- [TEXT SEGMENT]:
☆ ☆ ☆ ☆ ☆

Las Vegas 2020

Chasing the Unicorns at T-Mobile

Twelve hour outage bridges, worn out headphones, 90% unplanned work, and 25TB of randomly corrupted file systems were normal business for T-Mobile developer platforms. When the foundation of where software delivery happens is the bottleneck, throughput remains buried under a large pile of debt. Ripe for improvement, T-Mobile has begun to embrace DevOps principles including transparency, telemetry, post-mortems, and continuous experimentation to spark a turnaround of historic proportions.


Listen as Chris Hill, Senior Manager of Developer Platforms, walks through a journey capitalizing on T-Mobile culture and desire to create experiences customers love. The culture, otherwise know as "Team Magenta" lead to an appetite to change and now has teams achieving up to 30x throughput gains and decreased deployment pain.

CH

Chris Hill

Senior Manager, Developer Platforms, T-Mobile

Transcript

00:00:00

Um,

00:00:14

Good morning, Las Vegas does. My name is Chris hill and I'm from T-Mobile and I run developer platforms. I'd like to talk to you all today about chasing unicorns and unicorn in my book is an enterprise that has mastered software delivery at scale. Now here at T-Mobile, we are actively improving every single day so that we can eventually get to that benchmark of what it means to be a unicorn and deliver value at scale to our customers. I'm part of a group called product and technology. And my space primarily has been in the developer platform arena. I'm highly passionate about this area, and I'm really excited to talk to everyone about creating a developer experience that we can all be proud of within a very large enterprise. This is what I'm going to talk about today. First, I'm going to talk a little bit about why does it make sense to invest in developer experience? Then I'll talk about transformation, fatigue, and what does it mean to have multiple conflicting transformations all done at the same time and how we may actually be diluting the impact of the underlying spirit of the change we're trying to make. I'll also go into how in the last two years, we've transitioned out of the chaos domain from a developer platform perspective, and then I'll go over the lessons learned.

☆ ☆ ☆ ☆ ☆

- [TASK A]:
In the entries, switch "ornate palace building" to "decorated palace building" in the part that opens with the line containing "Which of the" and closes with the line containing "Answer: facing the", leaving everything else unchanged. Give back only that part, without the pictures.
The entries have no connection to the T-Mobile talk transcript.

☆ ☆ ☆ ☆ ☆

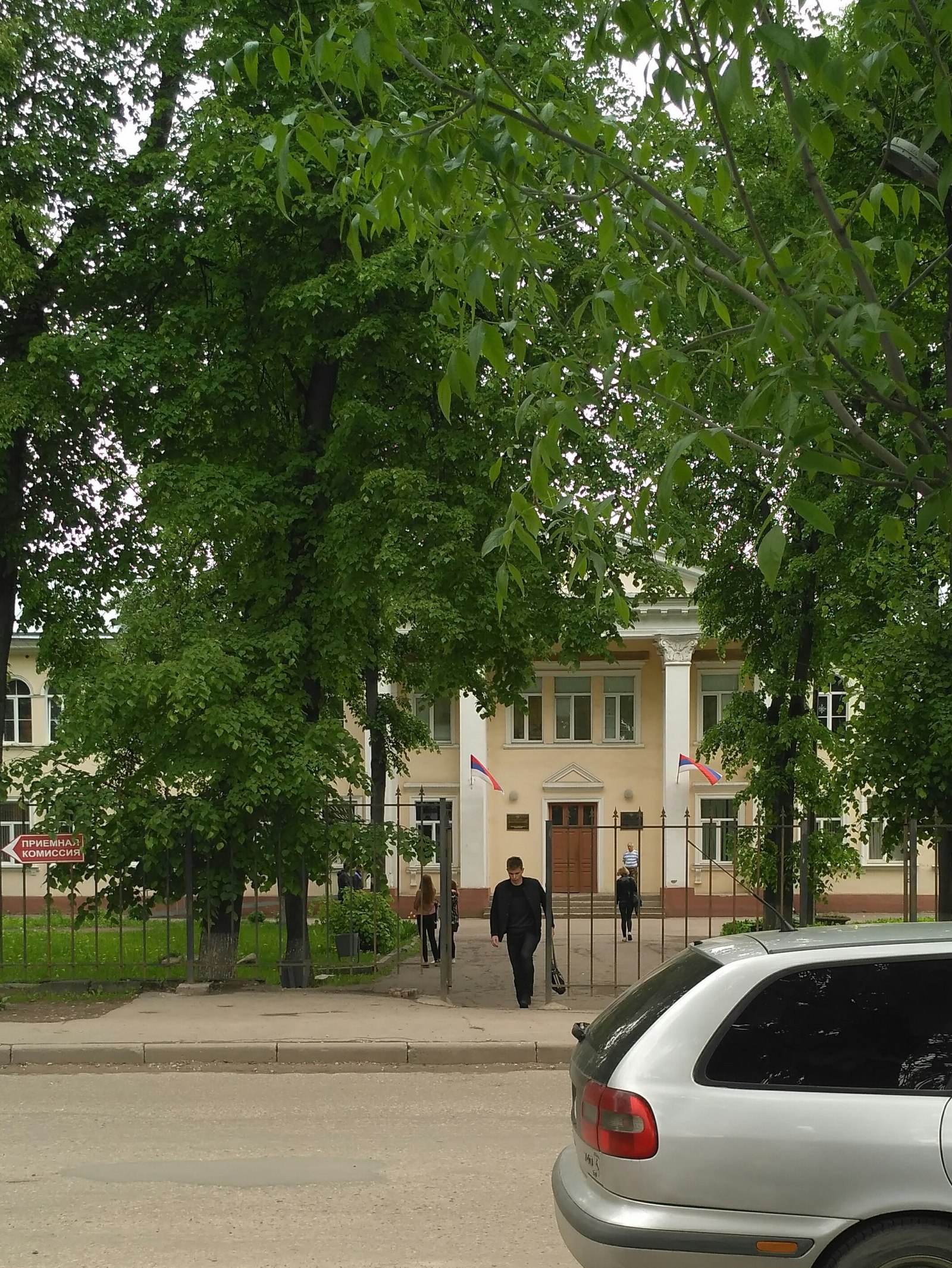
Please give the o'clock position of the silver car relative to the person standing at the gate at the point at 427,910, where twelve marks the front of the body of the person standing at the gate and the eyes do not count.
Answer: The silver car is roughly at 6 o'clock from the person standing at the gate.

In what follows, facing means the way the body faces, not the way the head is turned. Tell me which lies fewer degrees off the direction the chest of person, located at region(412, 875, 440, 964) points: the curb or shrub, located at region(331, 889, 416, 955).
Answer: the shrub

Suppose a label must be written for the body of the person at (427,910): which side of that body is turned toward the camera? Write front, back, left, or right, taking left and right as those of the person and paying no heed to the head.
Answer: back

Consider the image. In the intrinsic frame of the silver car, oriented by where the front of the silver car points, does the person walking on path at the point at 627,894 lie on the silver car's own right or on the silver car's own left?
on the silver car's own left

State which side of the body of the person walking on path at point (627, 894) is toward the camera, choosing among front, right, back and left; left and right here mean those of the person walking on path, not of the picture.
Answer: back

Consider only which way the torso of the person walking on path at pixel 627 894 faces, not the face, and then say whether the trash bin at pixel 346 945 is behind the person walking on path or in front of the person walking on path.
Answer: behind

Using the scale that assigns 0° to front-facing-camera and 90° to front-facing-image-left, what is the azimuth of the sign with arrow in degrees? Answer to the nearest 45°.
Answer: approximately 0°

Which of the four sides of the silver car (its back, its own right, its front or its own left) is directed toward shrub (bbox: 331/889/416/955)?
left
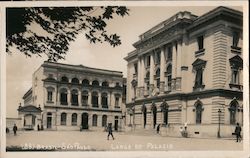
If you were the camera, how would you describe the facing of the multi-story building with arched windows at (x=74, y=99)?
facing the viewer and to the right of the viewer

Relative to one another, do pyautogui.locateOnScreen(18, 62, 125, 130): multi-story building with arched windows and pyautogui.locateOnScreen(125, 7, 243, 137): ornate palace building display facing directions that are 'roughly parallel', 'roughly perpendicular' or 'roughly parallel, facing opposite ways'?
roughly perpendicular

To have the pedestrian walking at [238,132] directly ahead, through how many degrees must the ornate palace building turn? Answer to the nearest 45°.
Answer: approximately 90° to its left

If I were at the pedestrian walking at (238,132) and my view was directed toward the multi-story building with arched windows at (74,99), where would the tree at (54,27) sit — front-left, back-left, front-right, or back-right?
back-left

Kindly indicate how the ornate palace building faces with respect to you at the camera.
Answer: facing the viewer and to the left of the viewer

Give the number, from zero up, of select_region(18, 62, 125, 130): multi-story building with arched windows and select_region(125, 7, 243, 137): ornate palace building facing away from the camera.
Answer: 0
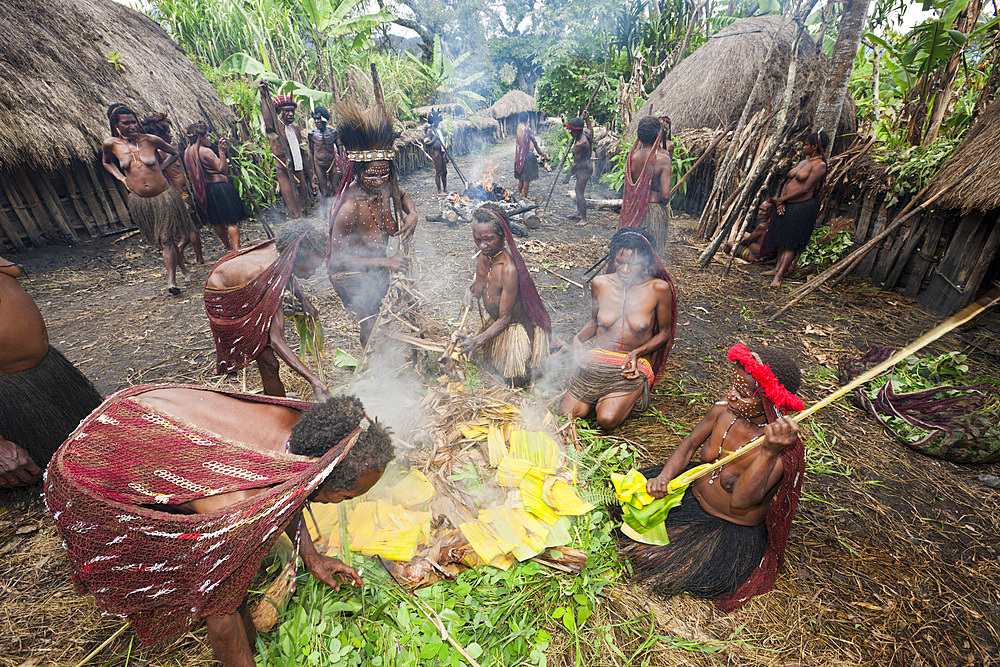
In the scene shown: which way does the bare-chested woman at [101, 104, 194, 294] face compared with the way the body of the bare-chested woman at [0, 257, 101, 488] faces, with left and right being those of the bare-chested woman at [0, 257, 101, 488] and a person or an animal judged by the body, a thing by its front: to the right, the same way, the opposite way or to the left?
to the right

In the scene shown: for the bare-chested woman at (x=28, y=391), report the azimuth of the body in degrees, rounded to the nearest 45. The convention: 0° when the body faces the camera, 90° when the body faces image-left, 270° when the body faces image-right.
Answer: approximately 270°

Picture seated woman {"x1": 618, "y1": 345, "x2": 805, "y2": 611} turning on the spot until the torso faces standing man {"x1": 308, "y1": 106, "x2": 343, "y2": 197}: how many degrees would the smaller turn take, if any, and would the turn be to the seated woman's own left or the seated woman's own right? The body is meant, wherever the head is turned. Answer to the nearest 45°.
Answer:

☆ ☆ ☆ ☆ ☆

- [TASK B]:
Pick up the T-Mobile talk transcript at the point where it stops and continue it.

- [RESPONSE AREA A]:
Which of the four sides of the silver car (its back, its own right, its front or its own left) is directed toward shrub (bbox: 331/889/416/955)?
left
If you were the camera, how would you describe the facing of the multi-story building with arched windows at (x=74, y=99)?
facing the viewer and to the right of the viewer

Relative to one another, do pyautogui.locateOnScreen(18, 62, 125, 130): multi-story building with arched windows and pyautogui.locateOnScreen(125, 7, 243, 137): decorated palace building display facing directions that are 'roughly parallel', 'roughly perpendicular' or 'roughly parallel, facing opposite ways'?
roughly perpendicular

To have the pedestrian walking at [238,132] directly ahead, through how many degrees must the decorated palace building turn? Answer to the nearest 45°.
Answer: approximately 90° to its left

If I were at the pedestrian walking at (238,132) and my view was directed toward the multi-story building with arched windows at (74,99), where would the tree at (54,27) sit — front-left, back-left, front-right, or back-right?
back-left

Kindly indicate how the decorated palace building faces with respect to you at the camera.
Answer: facing the viewer and to the left of the viewer

- [RESPONSE AREA B]:
00:02:05

Now I'm going to start us off in an area that I think a lot of us don't really like to talk about and that's onboarding. And this is where I feel most developers first lose their initial spurts of motivation. And what I'm referring to is inheriting a software project. I have inherited many software projects throughout my career, and every one of them feels like I stepped in the middle of an Ikea build cycle and all the parts were missing and there are no instructions and there's no support line and all the screws are stripped. And I have pressure that I should come out with my first feature next week. And by stumbling into a lot of different software projects that now became my own, I felt firsthand the experience of frustration, trying to get up to speed, to be effective and contribute value to existing software projects. Now I've spent some times up to a week, two weeks just looking for documentation on how to actually get access to the code or get access to the environments. And sometimes I'm left with a series of tickets that I have to raise. As we all know in a corporation tickets have SLS tickets usually have an approval workflow. And if I'm really lucky within that approval workflow, every one of those approvers are actually in the office during that SLA window.

00:04:01

And if the first thing in terms of value contribution I make to the business is to go around and disrupt every one of the approvers and say, Hey, would you mind doing this for me? I may not be contributing as much value and I may not have as much motivation in a longer term. Now, one thing that I've noticed is if you start at a 10 out of 10 in terms of motivation and your first experience is something similar to what I've just described before you even look at the code. You may already be at a three. I honestly don't understand why most developers don't run for the Hills. I think secretly every time I thought that no, it's definitely going to get better.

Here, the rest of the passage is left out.